Collected data:
----------------------------------------

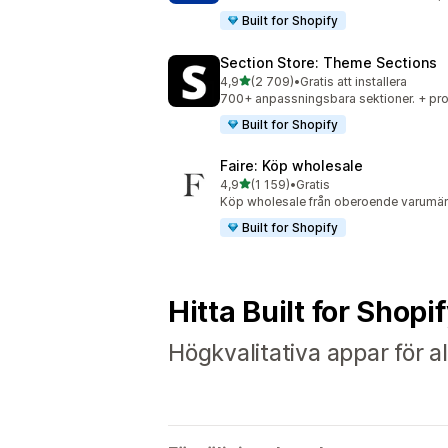
Built for Shopify
Section Store: Theme Sections
av 5 stjärnor
4,9
(2 709)
•
Gratis att installera
2709 recensioner totalt
700+ anpassningsbara sektioner. + pro
Built for Shopify
Faire: Köp wholesale
av 5 stjärnor
4,9
(1 159)
•
Gratis
1159 recensioner totalt
Köp wholesale från oberoende varumärk
Built for Shopify
Hitta Built for Shopi
Högkvalitativa appar för al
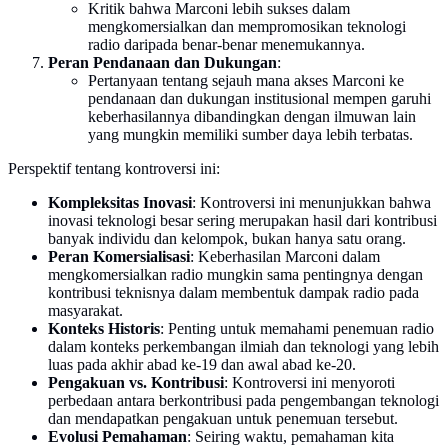
Kritik bahwa Marconi lebih sukses dalam
mengkomersialkan dan mempromosikan teknologi
radio daripada benar-benar menemukannya.
Peran Pendanaan dan Dukungan
:
Pertanyaan tentang sejauh mana akses Marconi ke
pendanaan dan dukungan institusional mempen garuhi
keberhasilannya dibandingkan dengan ilmuwan lain
yang mungkin memiliki sumber daya lebih terbatas.
Perspektif tentang kontroversi ini:
Kompleksitas Inovasi
: Kontroversi ini menunjukkan bahwa
inovasi teknologi besar sering merupakan hasil dari kontribusi
banyak individu dan kelompok, bukan hanya satu orang.
Peran Komersialisasi
: Keberhasilan Marconi dalam
mengkomersialkan radio mungkin sama pentingnya dengan
kontribusi teknisnya dalam membentuk dampak radio pada
masyarakat.
Konteks Historis
: Penting untuk memahami penemuan radio
dalam konteks perkembangan ilmiah dan teknologi yang lebih
luas pada akhir abad ke-19 dan awal abad ke-20.
Pengakuan vs. Kontribusi
: Kontroversi ini menyoroti
perbedaan antara berkontribusi pada pengembangan teknologi
dan mendapatkan pengakuan untuk penemuan tersebut.
Evolusi Pemahaman
: Seiring waktu, pemahaman kita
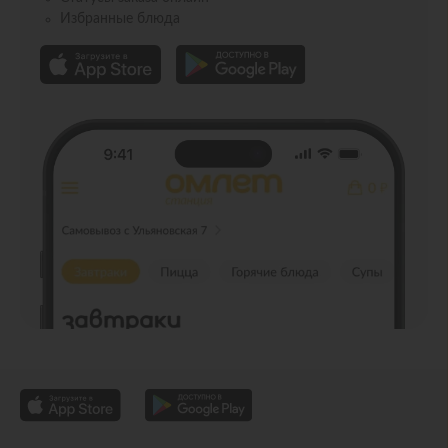
Избранные блюда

----------------------------------------

Transcribe the lines from the start of the entries through the line containing "Högkvalitativa appar för al", both included. Leave out the pictures.

Solution to this problem:
Built for Shopify
Section Store: Theme Sections
av 5 stjärnor
4,9
(2 709)
•
Gratis att installera
2709 recensioner totalt
700+ anpassningsbara sektioner. + pro
Built for Shopify
Faire: Köp wholesale
av 5 stjärnor
4,9
(1 159)
•
Gratis
1159 recensioner totalt
Köp wholesale från oberoende varumärk
Built for Shopify
Hitta Built for Shopi
Högkvalitativa appar för al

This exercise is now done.